====== SUPPLIED DATA ======

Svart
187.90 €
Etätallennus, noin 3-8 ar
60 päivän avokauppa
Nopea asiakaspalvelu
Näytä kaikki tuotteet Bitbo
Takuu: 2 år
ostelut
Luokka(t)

======
====== SUPPLIED DATA ======

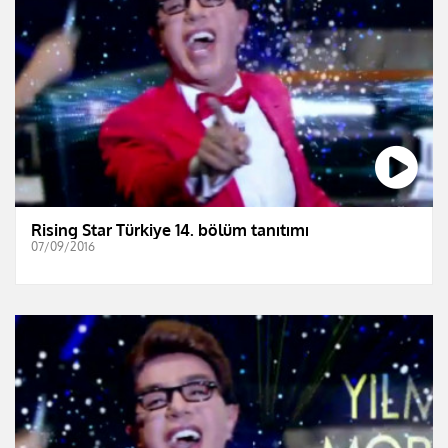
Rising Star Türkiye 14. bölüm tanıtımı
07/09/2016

======
====== SUPPLIED DATA ======

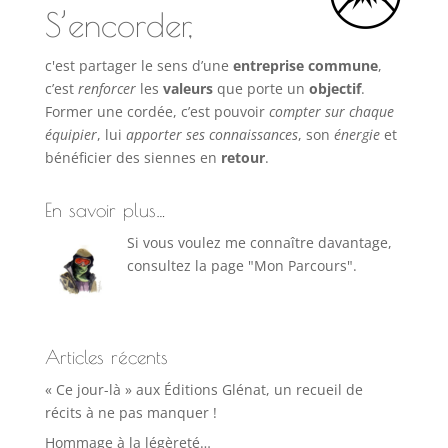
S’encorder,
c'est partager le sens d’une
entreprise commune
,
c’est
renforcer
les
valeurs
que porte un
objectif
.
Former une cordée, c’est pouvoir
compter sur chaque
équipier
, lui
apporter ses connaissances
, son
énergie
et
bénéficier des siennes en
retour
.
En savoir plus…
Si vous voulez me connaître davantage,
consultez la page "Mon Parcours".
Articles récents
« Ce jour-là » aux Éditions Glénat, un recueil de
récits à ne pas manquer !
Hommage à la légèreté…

======

[WHAT THE EXERCISE ASKS]
Using the entries above, give again exactly the lines from the line holding "compter sur chaque" through the line holding "Hommage à la légèreté…". Include both end lines and nothing else.

[RESULT OF THIS EXERCISE]
compter sur chaque
équipier
, lui
apporter ses connaissances
, son
énergie
et
bénéficier des siennes en
retour
.
En savoir plus…
Si vous voulez me connaître davantage,
consultez la page "Mon Parcours".
Articles récents
« Ce jour-là » aux Éditions Glénat, un recueil de
récits à ne pas manquer !
Hommage à la légèreté…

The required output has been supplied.